I kayak to reconnect with what I lose by being apart of the rat race. Work dulls my senses. I quickly travel isolated in a “box” to work. I work in a different box. I exist at work by seconds marked out on a clock. To paddle is to leave the rat race, my car, my cubical at work, and my watch at home. I am always amazed by some of the professional paddlers I have met and read about that actually turn an expedition into a rat race. Paddling is all about reconnecting to nature. And my wife always remarks at how relaxed I am when I get home.
(Guys…there are logical steps to keeping your wife happy and supportive of your adventures…I will elaborate on the things I have learned from wiser men in a future post)
This paddle for me is about reveling in the interesting landscapes along the historical Suwannee River. I will be exploring every nook and cranny with the eyes of a toddler. Sean and I are not planning on traveling fast. Nor will we have a moment of boredom. To paraphrase “Forrest Gump” (1994) “when we get tired, we’ ll sleep, when we get hungry, we’ ll eat, [when the water beckons] we’ ll go.” We will be like the feather dancing with the wind.

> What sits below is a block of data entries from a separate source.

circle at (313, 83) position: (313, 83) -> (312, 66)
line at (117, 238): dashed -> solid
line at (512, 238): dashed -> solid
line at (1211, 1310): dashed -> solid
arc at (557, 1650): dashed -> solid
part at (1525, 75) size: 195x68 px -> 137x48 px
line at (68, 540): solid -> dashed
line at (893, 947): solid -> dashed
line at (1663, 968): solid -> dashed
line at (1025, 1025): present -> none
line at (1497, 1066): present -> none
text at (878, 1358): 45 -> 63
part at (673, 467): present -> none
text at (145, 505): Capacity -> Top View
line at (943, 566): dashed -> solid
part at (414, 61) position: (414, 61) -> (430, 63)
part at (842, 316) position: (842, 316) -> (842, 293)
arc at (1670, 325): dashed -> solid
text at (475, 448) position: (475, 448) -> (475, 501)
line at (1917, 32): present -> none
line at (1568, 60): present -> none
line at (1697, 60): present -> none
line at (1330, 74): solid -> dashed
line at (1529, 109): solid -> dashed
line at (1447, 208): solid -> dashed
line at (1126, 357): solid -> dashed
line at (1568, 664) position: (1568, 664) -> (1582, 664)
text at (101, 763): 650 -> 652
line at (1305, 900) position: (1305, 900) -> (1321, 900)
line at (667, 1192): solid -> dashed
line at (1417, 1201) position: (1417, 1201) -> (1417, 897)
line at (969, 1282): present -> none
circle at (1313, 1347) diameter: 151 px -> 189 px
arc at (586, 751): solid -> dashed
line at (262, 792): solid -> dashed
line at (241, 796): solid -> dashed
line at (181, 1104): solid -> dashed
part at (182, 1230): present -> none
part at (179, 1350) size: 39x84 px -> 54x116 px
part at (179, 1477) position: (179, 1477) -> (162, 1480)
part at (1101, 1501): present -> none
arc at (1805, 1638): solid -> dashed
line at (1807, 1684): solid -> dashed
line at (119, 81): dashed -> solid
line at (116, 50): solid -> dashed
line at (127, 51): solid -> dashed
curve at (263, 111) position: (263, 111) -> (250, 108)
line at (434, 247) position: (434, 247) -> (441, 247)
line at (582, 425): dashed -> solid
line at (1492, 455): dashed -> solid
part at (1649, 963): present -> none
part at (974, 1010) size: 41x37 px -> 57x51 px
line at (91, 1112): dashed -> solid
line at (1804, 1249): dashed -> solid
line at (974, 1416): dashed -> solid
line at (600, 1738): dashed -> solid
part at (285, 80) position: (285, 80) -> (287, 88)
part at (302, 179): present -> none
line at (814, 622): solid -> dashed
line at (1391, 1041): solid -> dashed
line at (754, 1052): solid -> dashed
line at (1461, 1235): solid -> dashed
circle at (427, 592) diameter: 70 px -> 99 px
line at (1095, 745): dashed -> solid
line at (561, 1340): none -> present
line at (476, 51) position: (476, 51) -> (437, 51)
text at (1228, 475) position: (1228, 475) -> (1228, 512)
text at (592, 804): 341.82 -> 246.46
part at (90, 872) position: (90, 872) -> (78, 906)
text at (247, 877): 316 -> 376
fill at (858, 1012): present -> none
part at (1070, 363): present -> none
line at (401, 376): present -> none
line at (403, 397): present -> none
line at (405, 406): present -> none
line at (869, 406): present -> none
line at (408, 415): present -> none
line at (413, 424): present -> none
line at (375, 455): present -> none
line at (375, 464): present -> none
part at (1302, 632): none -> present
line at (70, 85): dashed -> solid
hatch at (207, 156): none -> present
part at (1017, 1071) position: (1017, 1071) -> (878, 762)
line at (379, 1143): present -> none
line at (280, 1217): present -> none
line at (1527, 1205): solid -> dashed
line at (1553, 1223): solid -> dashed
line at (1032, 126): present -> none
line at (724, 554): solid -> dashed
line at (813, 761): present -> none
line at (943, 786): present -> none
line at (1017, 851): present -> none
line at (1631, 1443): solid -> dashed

Maybe I am odd in thinking like a “Soul Surfer” that riding the water is a gift that we are lucky to catch at that moment in time. But I am not alone in thinking that. I have had the pleasure of meeting some professional paddlers that agree that “riding the water is a gift that we are lucky to catch at that moment in time”. Moreover, they acknowledge how lucky they are to be able to make a modest living being a professional paddler. It is easy to get into the trap of making a past-time into a rat race of a job.
I feel sorry for those people who turn paddling into a fast pace job. And need a vacation to relax after they have finished paddling.